Kailash Satyarthi is a distinguished children’s rights activist in India and has won this year’s Nobel peace prize jointly with education campaigner Malala Yousafzai.

Satyarthi was born 11 January 1954 in India and lives in New Delhi with his wife and children. He gave up a career as electrical engineer in 1980 and became the secretary general of an organisation called Bachpan Bachao Andolan or "Save the Childhood Movement." This morning their website had crashed after it was announced that its founder had won the Nobel peace prize.

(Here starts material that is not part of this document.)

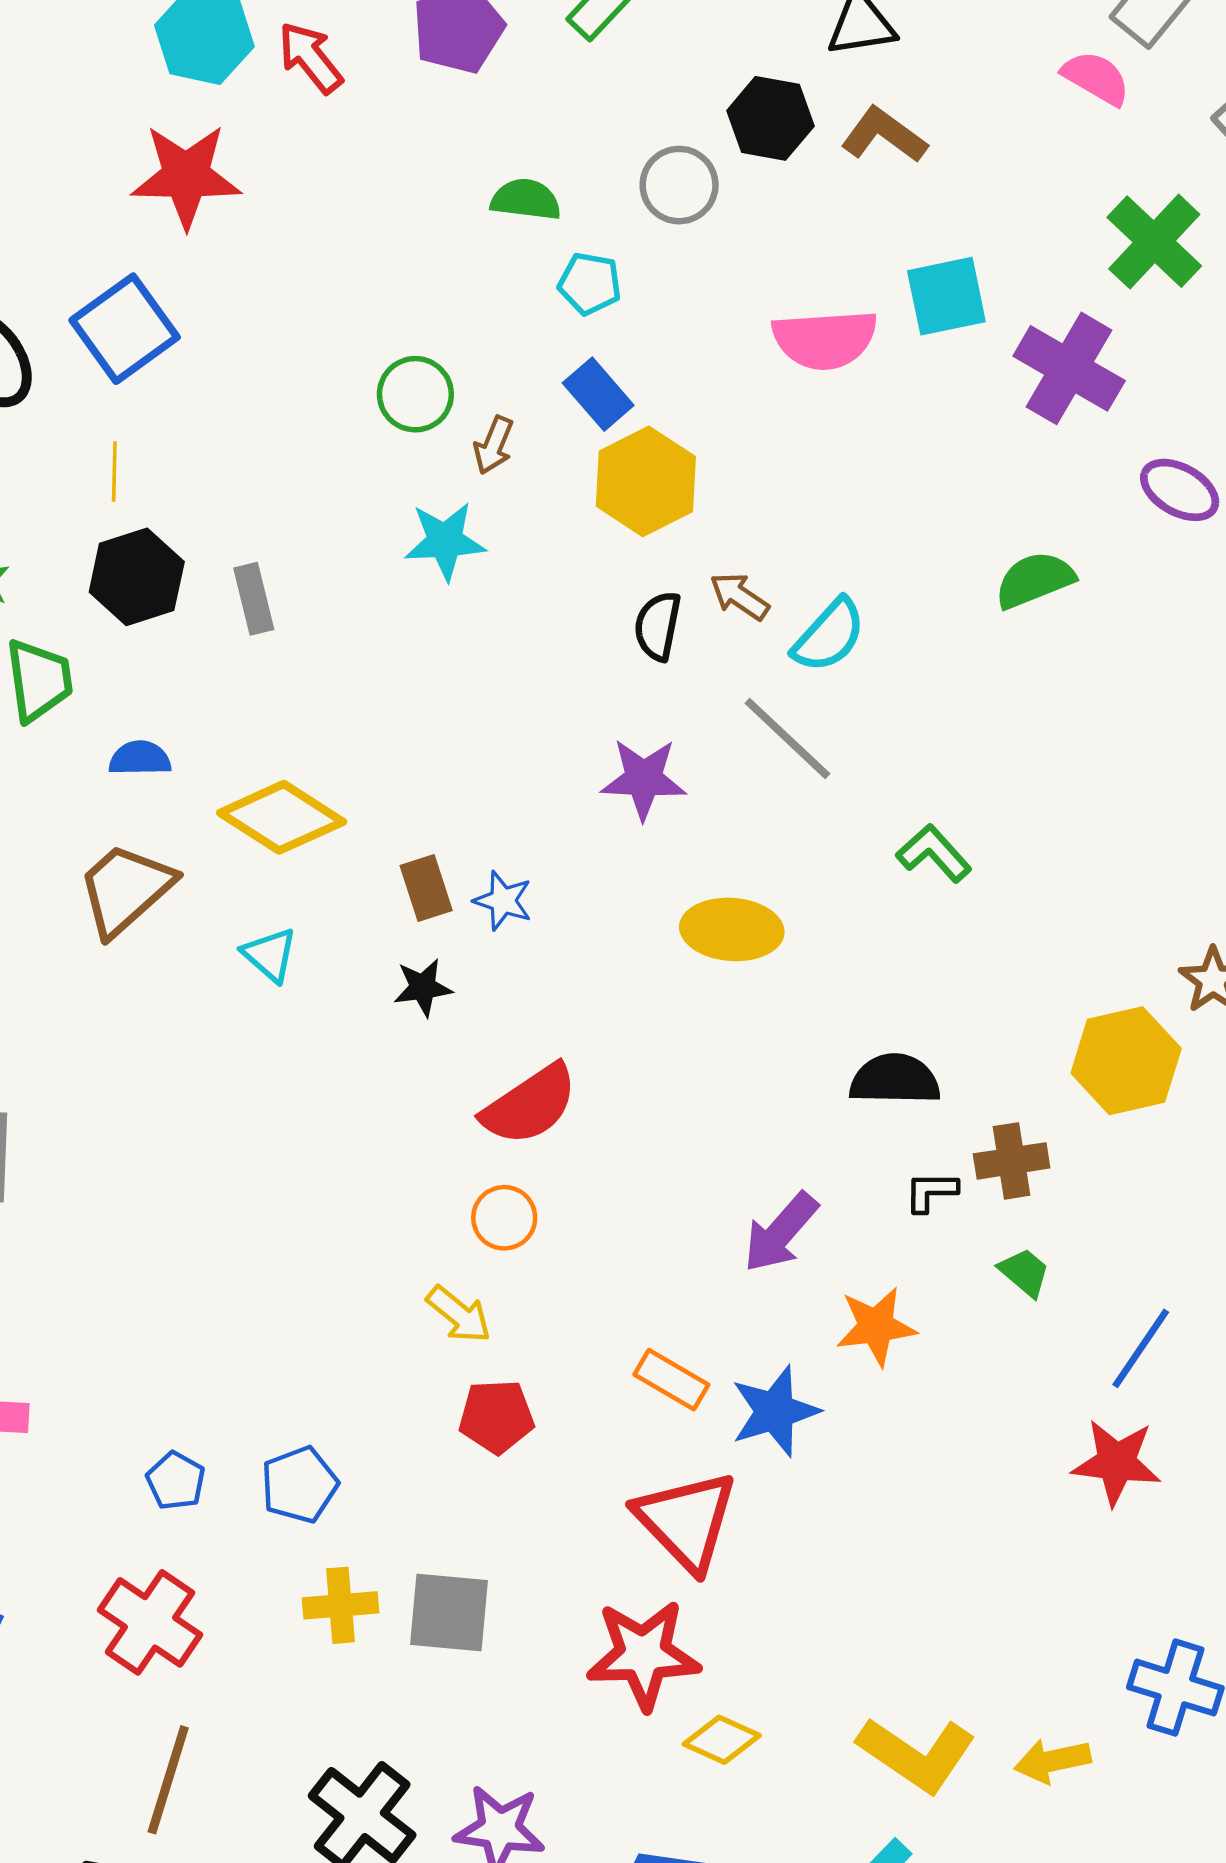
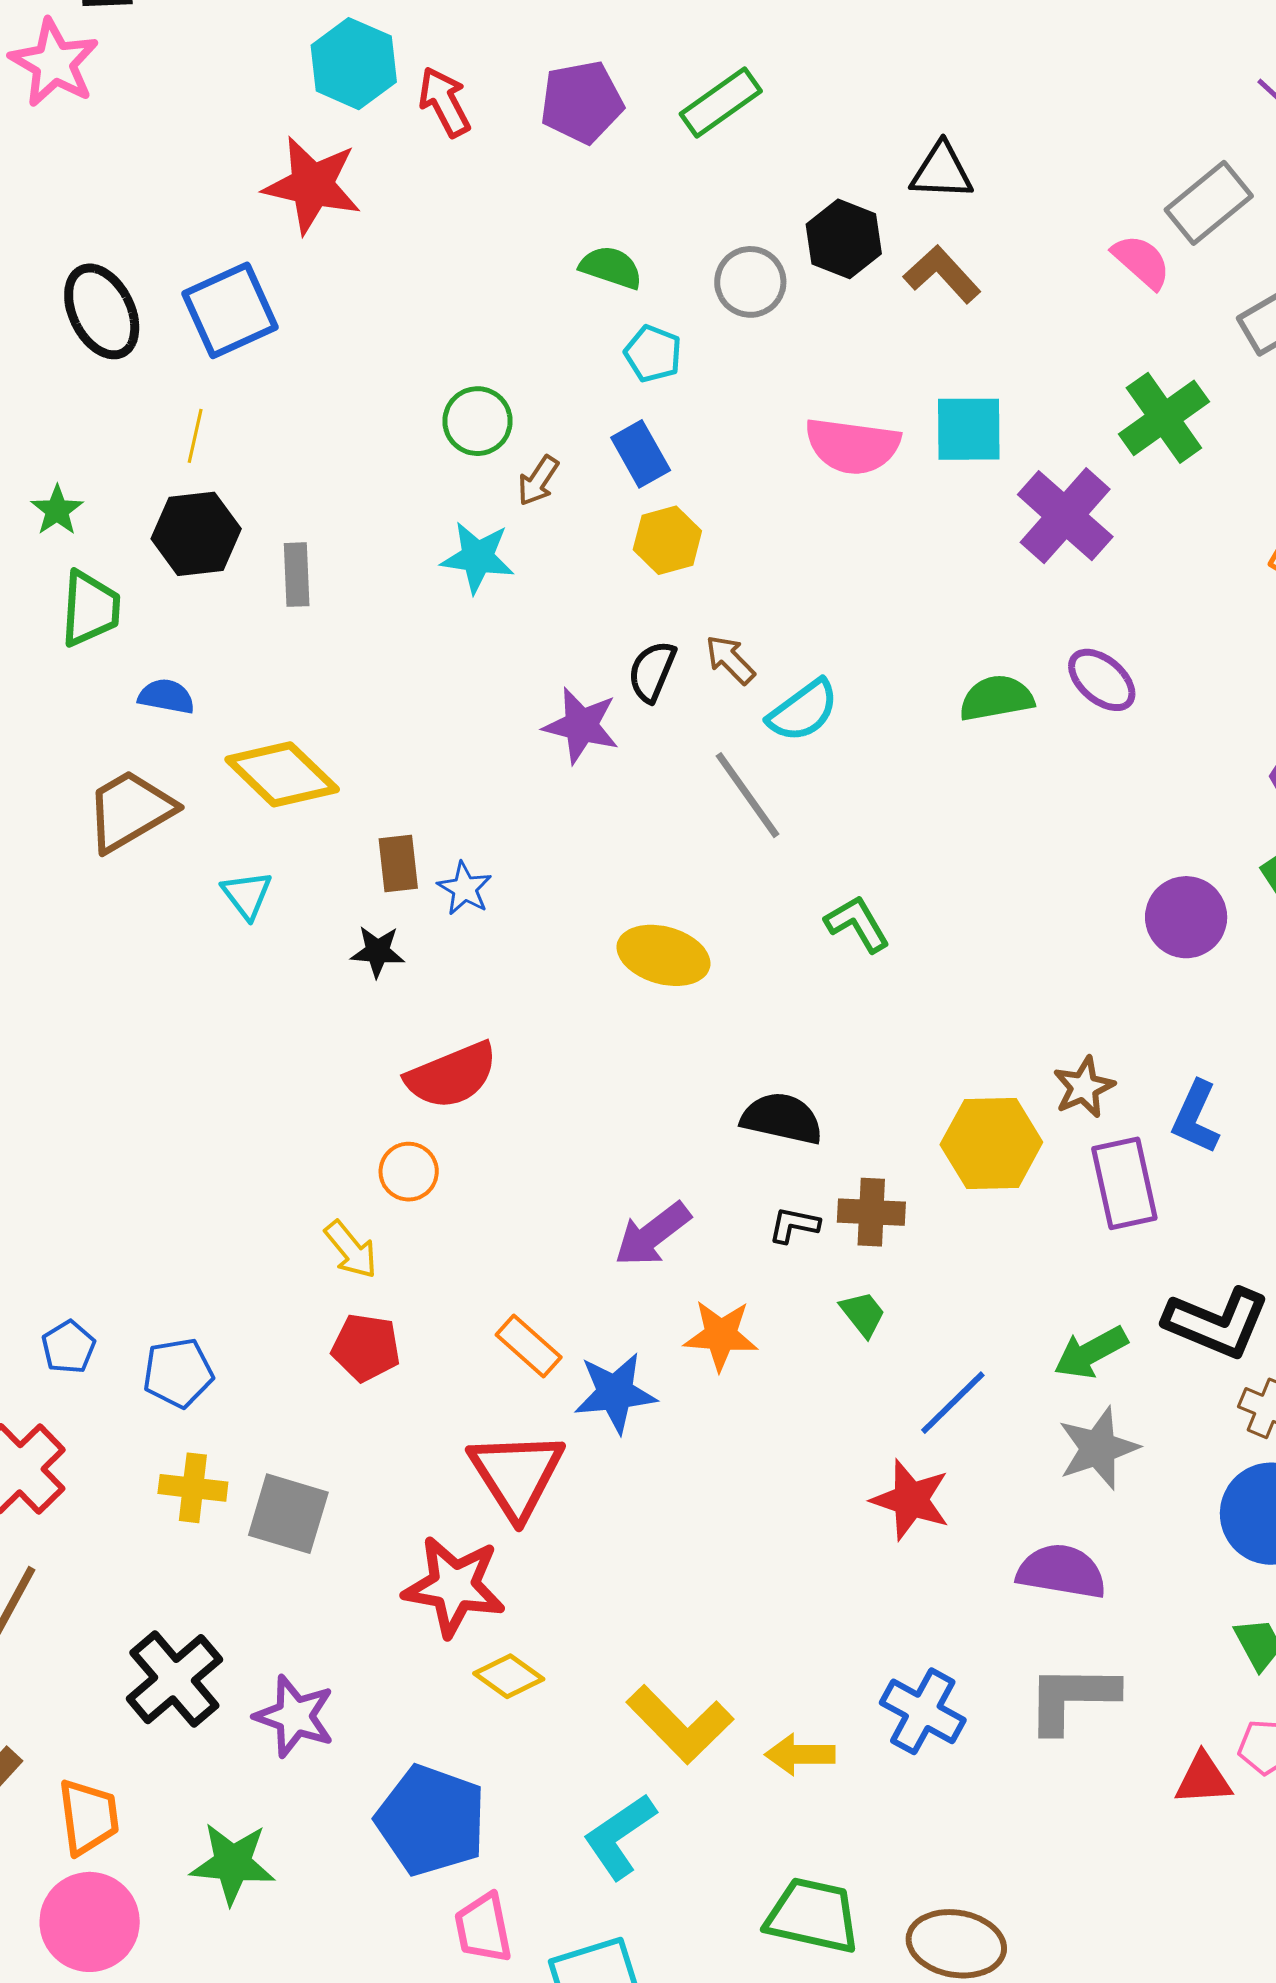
yellow hexagon: (646, 481) -> (667, 540), size x0.7
purple ellipse: (1180, 490) -> (1102, 680), moved
purple star: (644, 779) -> (581, 725), moved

Over time Bachpan Bachao Andolan has led the rescue of almost 80,000 enslaved children who then receive education and rehabilitation, The Hindu has reported. The group also lobbies and raises awareness of the issue. Satyarthi has also led the largest ever civil society network for exploited children – the Global March Against Child Labor, which is a coalition of NGOs, teachers unions and trade unions. He also spearheads the South Asian Coalition on Child Servitude and he is a member of the High Level Education Panel, a group that lobbies internationally for education.

 

Satyarthi has also campaigned against child trafficking and prostitution. He has won several previous awards for his work including Defender of Democracy Award from the US in 2009, and the Robert F. Kennedy Human Rights Award in 1995.

Mr Satyarthi was described by the committee as a campaigner who had shown "great personal courage" in "maintaining Gandhi's tradition". They added that he has "contributed to the development of important international conventions on children’s rights".